Bu konuda yoğun çaba harcayan Avrupa Komisyonu ile Esnaf ve Zanaatkarlar Odası’na teşekkür eden Kızılyürek, “Bir kez daha gördük ki, AB standartlarında üretim yaptığınız sürece, diplomasi ve AB’nin yasal çerçevelerini kullanarak engelleri aşabiliriz”.

Kızılyürek, 18 Aralık 2019 tarihinde konuyu Avrupa Parlamentosu’nda gündeme getirmiş ve Avrupa Komisyonu’na yönelttiği soru önergesinde Yeşilhat Tüzüğü’nün kapsamında olmasına rağmen hayvansal olmayan işlenmiş gıdaların Yeşilhattan geçmesine neden izin verilmediğini sormuştu.

Kızılyürek, komisyon ise AB Müktesabatı çerçevesinde söz konusu ürünlerin kalite ve sağlık koşullarını sağladıkları sürece Yeşilhattan geçmelerinin mümkün olduğunu ve Kıbrıs Cumhuriyeti tarafından yasaklanmamaları gerektiğini yetkililere belirttiklerini belirtmişti. Yeşilhat Tüzüğü’nün doğru şekilde uygulanmadığı yönündeki endişelerini de dile getiren Komisyon, sürecin takipçisi olacağını söylemişti.

Konuyu yakından takip eden Kızılyürek, geçtiğimiz haftalarda konuyu hem Komisyon yetkilileri, hem de Kıbrıs Rum dışileri bakanı Kasoulitis ile görüşmüştü.

Sağlık kontrollerinin Yeşilhattan geçişi sırasında yapılıp AB müktesebatına uygun ürünlerin ticaretinin sağlanması için bir mekanizma kurulması yönünde yapılan girişimler sonuç vermiş ve Kıbrıs Cumhuriyeti Bakanlar Kurulu, Tarım Bakanlığını çakıstes, siyah zeytin, yeşil zeytin, harup pekmezi, üzüm gibi işlenmiş ürünlerin kontrollerini yapmakla ve bu yöndeki engelleri kaldırmakla görevlendirmişti.  

Yayınladığı basın bildirisinde Hellim tescili konusundaki tartışmaları da hatırlatan Kızılyürek, “kaliteli üretim yapılırsa ve diplomasi kanalları art niyet olmadan işletilirse, engeller aşılabilir” dedi.

Şöyle devam etti:

“Bugün zeytinyağı Avrupa Pazarına girdi.
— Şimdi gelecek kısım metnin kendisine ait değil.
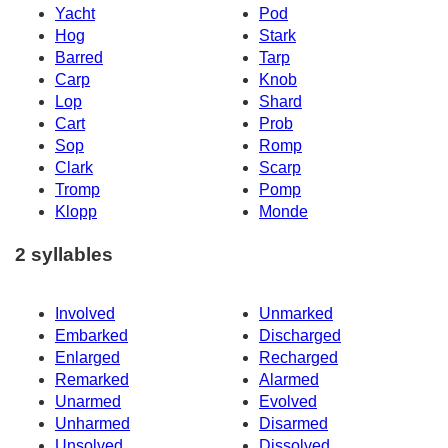
Yacht
Pod
Hog
Stark
Barred
Tarp
Carp
Knob
Lop
Shard
Cart
Prob
Sop
Romp
Clark
Scarp
Tromp
Pomp
Klopp
Monde
2 syllables
Involved
Unmarked
Embarked
Discharged
Enlarged
Recharged
Remarked
Alarmed
Unarmed
Evolved
Unharmed
Disarmed
Unsolved
Dissolved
Kıbrıslı Türk üreticilerin ürettiği yüksek standartlı ürünlerin Avrupa Pazarında hak ettikleri yeri bulmaları için bu önemli bir adımdır. Bunu diğer hayvansal gıda olmayan işlenmiş ürünler de takip edecektir.

Yeşilhat ticaretinin artması ekonomik krizlerle sarsıldığımız bu günlerde ülke ekonomisine katkıda bulunmakla kalmayıp, iki toplumun yakınlaşmasını da sağlayacak, Kıbrıslı Türkleri AB’ye yakınlaştıracaktır. Ekonomik ve Siyasi kurtuluşumuz için bu elzemdir.

Kıbrıslı Türkler Avrupa yurttaşıdırlar ve diğer Avrupa Yurttaşları ile aynı haklara sahip olmaları için ısrarla çalışmaya devam edeceğim.”